PROBLEMS TO WORK ON:
a - Check each statement against the passage about Emma and answer yes or no, quoting the words that decide it: (i) Emma stopped traveling with her cello after it was damaged. (ii) Emma bought the ram skull at a flea market. (iii) Emma found the steel-toed boots in a dumpster.
b - Extend the passage about Emma, picking up right after its final line.

GIVEN TEXT:
Segment Open

Anna and Alex sometimes share a street corner with Emma (who asks that I change her name), a young woman with a bulldog by her feet, dreadlocks in her hair, and a bracing intelligence and melancholy in her eyes. She’s twanging a banjo, the only visible sign of musical training in this classically trained cellist: She used to hop trains with her cello, a 150-year-old German-made antique. Three hundred dollars’ worth of damage later, she stopped traveling with it.

Emma’s story begins like a typical Millennial’s: She started college, but costs grew too high. By the end, she was stealing textbooks from Barnes & Noble. Financial problems hit so hard that she dropped out and got evicted. She started sneaking onto an abandoned school bus at night to sleep. Eventually, she hit the road.

Now Emma lives in an old gray minivan with her boyfriend, Jake. The two have fixed up the place to look like a room: soft brown comforter on the ground, zebra-striped blanket over the window. Crates of clothes, cardboard to make signs, and about 80 pounds of dog food in back. A copy of The Catcher in the Rye.

There’s a ram skull on the dashboard. Emma bought it from a homeless man who was selling, inexplicably, puppets and skulls. It looks out of place in her graffiti-covered van, like it has been kidnapped out of a Georgia O’Keeffe painting and just wants to roll back home. “I come across a lot of dead things,” she murmurs. “I like to clean them up.”

Emma shows me a pair of steel-toed boots she got out of a dumpster.

“She hasn’t kicked me with them yet, so I must be doing something right,” chimes in Jake, lying on the comforter. A bulldog nuzzles his face tattoos.

“Traveler kids spend more time together than married couples,” Emma explains, leaning against the van, unflinching as a car zooms by only inches away. “They’re your only constant,” she says of travelers’ significant others. “Your world changes, but they don’t.”

As Jake steps out for a moment, Emma’s eyes take on a familiar resigned gloom. She tells me that she’s not over her last boyfriend, and she knows getting involved with Jake is a mistake.

Emma used to be in a relationship with a longtime crush. He was handsome, a brilliant cook, and twice her size, which made her feel protected. “When things were good, they were awesome,” she says.

He was also an alcoholic and suffered from schizophrenia. He would frequently insult her, lie to her, and hurt her. “I just wanted him to get better so we could be together the rest of our lives,” she says quietly. My eyes flicker back to the ram skull.

While the two were staying in an eccentric old woman’s house in the Vermont woods, her boyfriend had a schizophrenic break and attacked her.

“He had this glazed-over look in his eyes, like he wasn’t even there,” she remembers.

Other traveler kids in the house ran in and beat him up. The kids got arrested, he went to the hospital, and she never saw him again.

“He changed his relationship status to ‘widowed,’ ” Emma says, “which I guess means I’m dead to him.”

Segment Closed

(Stored data)

Segment Open

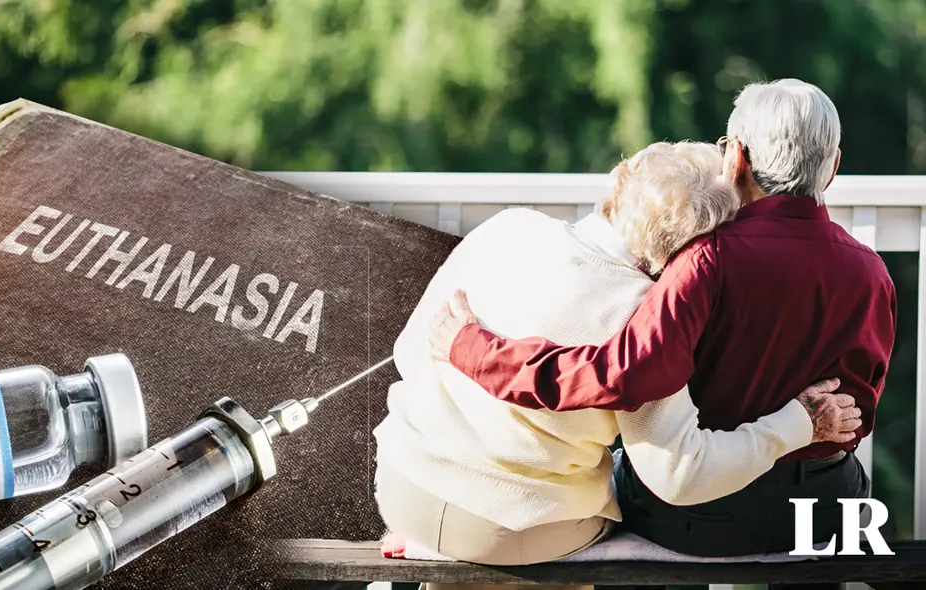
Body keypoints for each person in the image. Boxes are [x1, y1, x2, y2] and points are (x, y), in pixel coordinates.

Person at [429, 79, 897, 558]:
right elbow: (857, 407)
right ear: (833, 167)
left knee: (615, 476)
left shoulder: (706, 260)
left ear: (736, 157)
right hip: (820, 507)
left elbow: (620, 375)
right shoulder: (872, 272)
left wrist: (477, 351)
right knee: (847, 490)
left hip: (702, 514)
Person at [373, 141, 862, 590]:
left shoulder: (509, 226)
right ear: (696, 250)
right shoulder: (645, 319)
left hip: (405, 487)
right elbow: (682, 475)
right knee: (614, 510)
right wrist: (797, 424)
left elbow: (409, 352)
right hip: (514, 528)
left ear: (622, 179)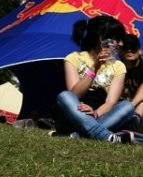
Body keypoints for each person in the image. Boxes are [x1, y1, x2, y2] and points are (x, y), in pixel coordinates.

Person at [53, 15, 135, 143]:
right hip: (73, 115)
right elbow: (75, 94)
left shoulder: (119, 66)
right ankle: (105, 136)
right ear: (102, 39)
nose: (121, 43)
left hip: (99, 115)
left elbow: (110, 102)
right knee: (64, 96)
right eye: (116, 39)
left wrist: (95, 113)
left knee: (127, 106)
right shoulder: (73, 58)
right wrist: (95, 68)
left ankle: (78, 135)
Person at [117, 34, 143, 131]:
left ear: (140, 51)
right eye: (125, 48)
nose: (129, 50)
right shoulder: (116, 67)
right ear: (120, 51)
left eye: (133, 48)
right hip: (121, 110)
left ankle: (134, 121)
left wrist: (130, 106)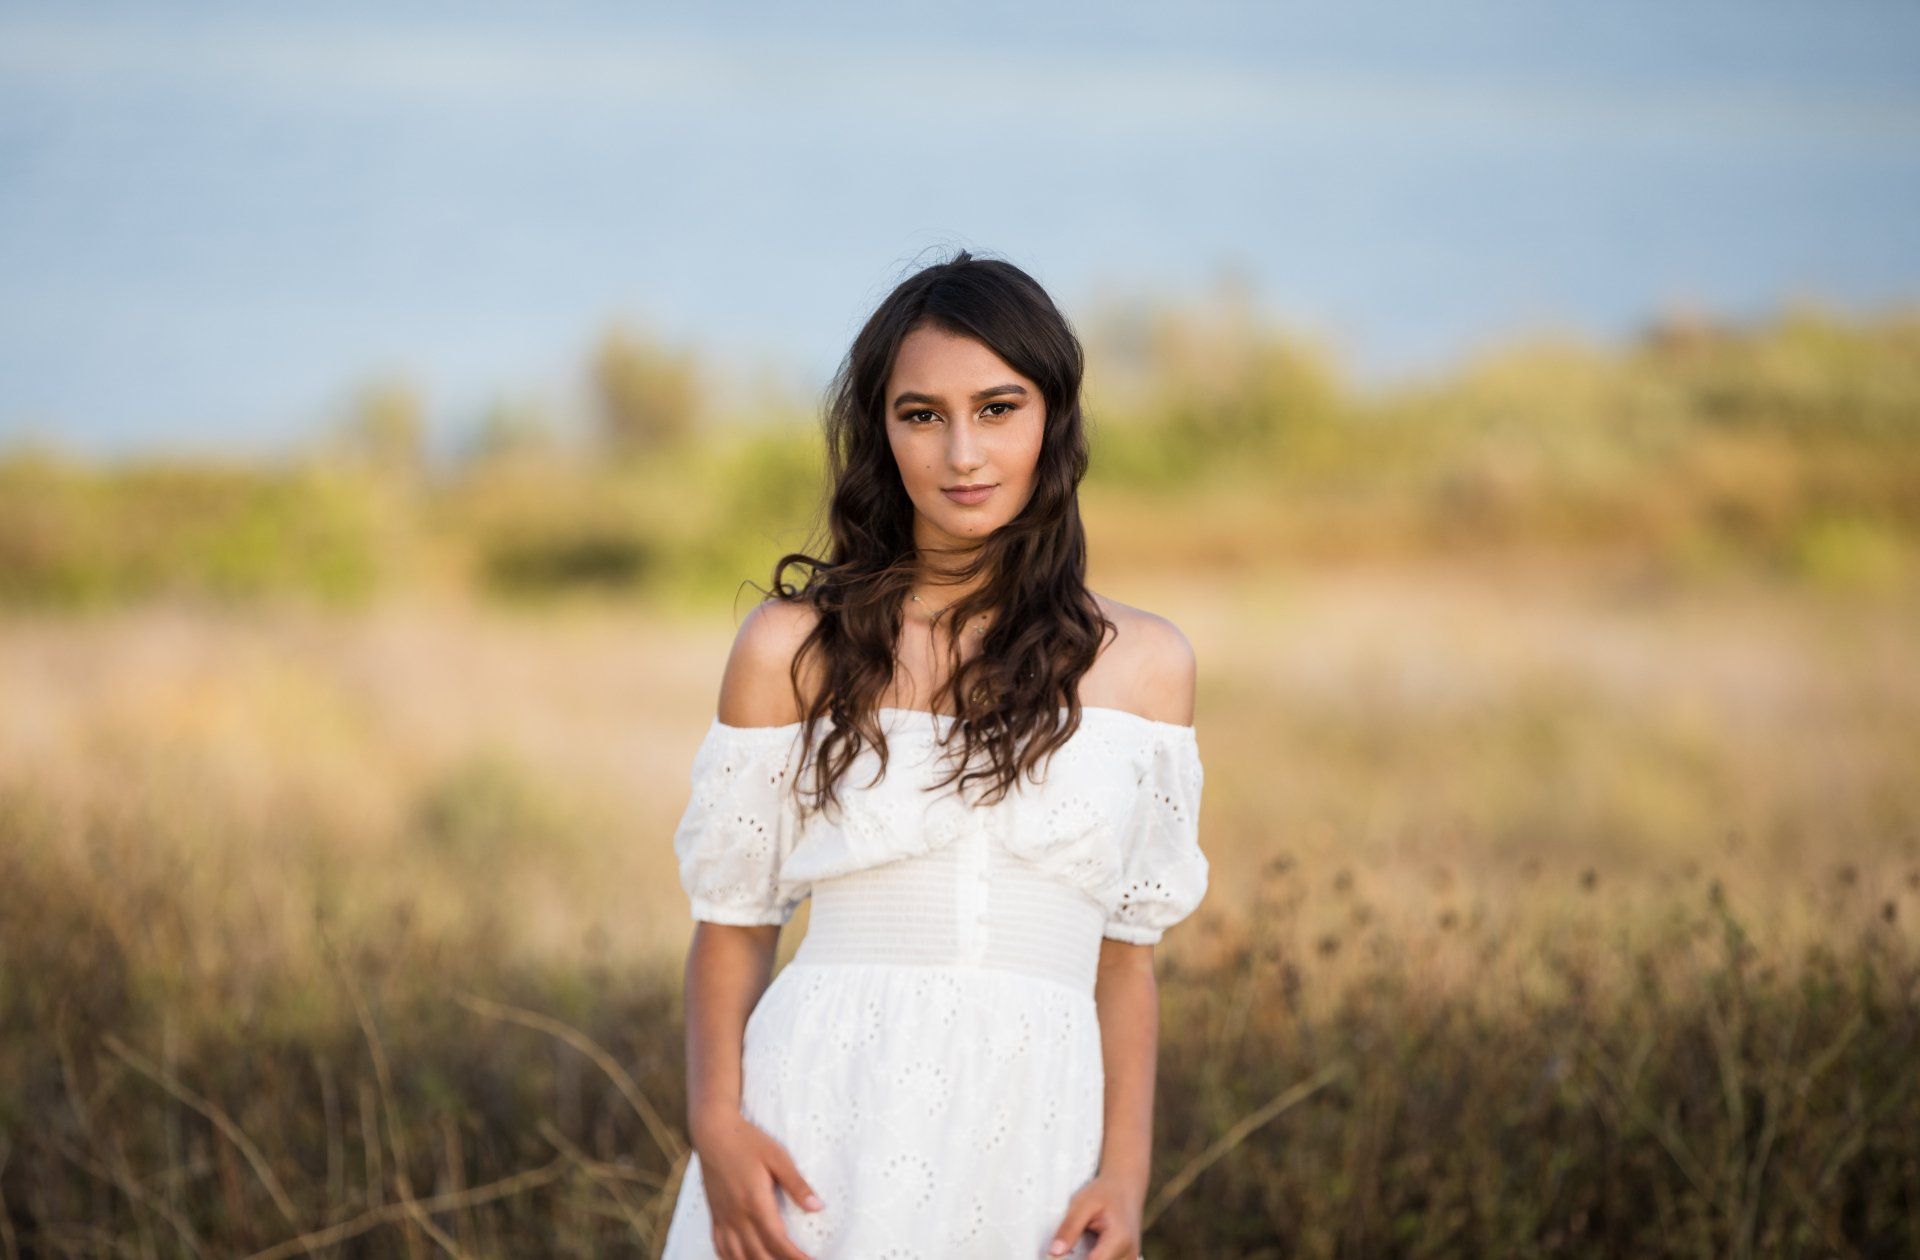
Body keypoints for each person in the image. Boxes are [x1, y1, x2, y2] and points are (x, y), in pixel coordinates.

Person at [661, 250, 1208, 1259]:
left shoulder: (1148, 668)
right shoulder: (791, 650)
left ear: (1054, 418)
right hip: (817, 1123)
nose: (963, 453)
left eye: (998, 408)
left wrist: (1123, 1180)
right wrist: (718, 1126)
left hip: (1033, 1142)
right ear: (882, 430)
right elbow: (733, 923)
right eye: (923, 415)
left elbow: (1127, 964)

Segment Closed

RESPONSES BY TASK:
a -
(i) Yes: "Three hundred dollars’ worth of damage later, she stopped traveling with it."
(ii) No: "Emma bought it from a homeless man who was selling, inexplicably, puppets and skulls."
(iii) Yes: "Emma shows me a pair of steel-toed boots she got out of a dumpster."

b -
Jake returns with a handful of cigarette butts he found on the street. He uses the old tobacco to hand-roll a cigarette.

“I love you,” Jake tell her, handing her the cigarette. “I love your smile. I love your beautiful eyes. But I really, really love your ugly face.”

“You, too.”

Troubles like Emma’s aren’t unusual: Hardship makes up the borders of homeless life. Charise and Mike, for instance, have been trying to find jobs and apartments for years. The two had high hopes when a man from an aid organization said he could get them a room a few months ago. But the man stopped coming around.

As Charise describes their housing struggles, her scribbling gets fiercer. She sighs looking at the picture—a prancing unicorn. “It’s not working.” She picks up a crayon and proceeds to color the whole picture black.

Work follows a similar Kafkaesque pattern. A few months ago, a man offered Mike a dishwashing job. Mike immediately agreed, and he and Charise were thrilled. A paycheck would be a foot in the door of a new life.

The man seemed surprised to hear Mike accept the offer. He said he’d come back the next day, but he never returned. Mike and Charise realized the guy must have just wanted to see Mike’s reaction.

“Right now, we should be floating somewhere, we got so much hot air up our butts,” mutters Charise.

Mike needs back surgery. But he knows that getting surgery would mean leaving Charise on the street for a couple weeks while he recovers. He refuses to do that.

This isn’t the first medical problem Mike and Charise have had to deal with. Two years ago, when Charise was five months pregnant with their first child, she started having complications. The doctor had to induce labor. To save the baby, she says, they needed to pay for expensive procedures.

“We had no money to keep him alive,” Charise remembers. The baby passed away.

They named him Mike Pilgrim Jr. after his father. “He will always be our son,” she vows. “We’ll tell our future children about him.”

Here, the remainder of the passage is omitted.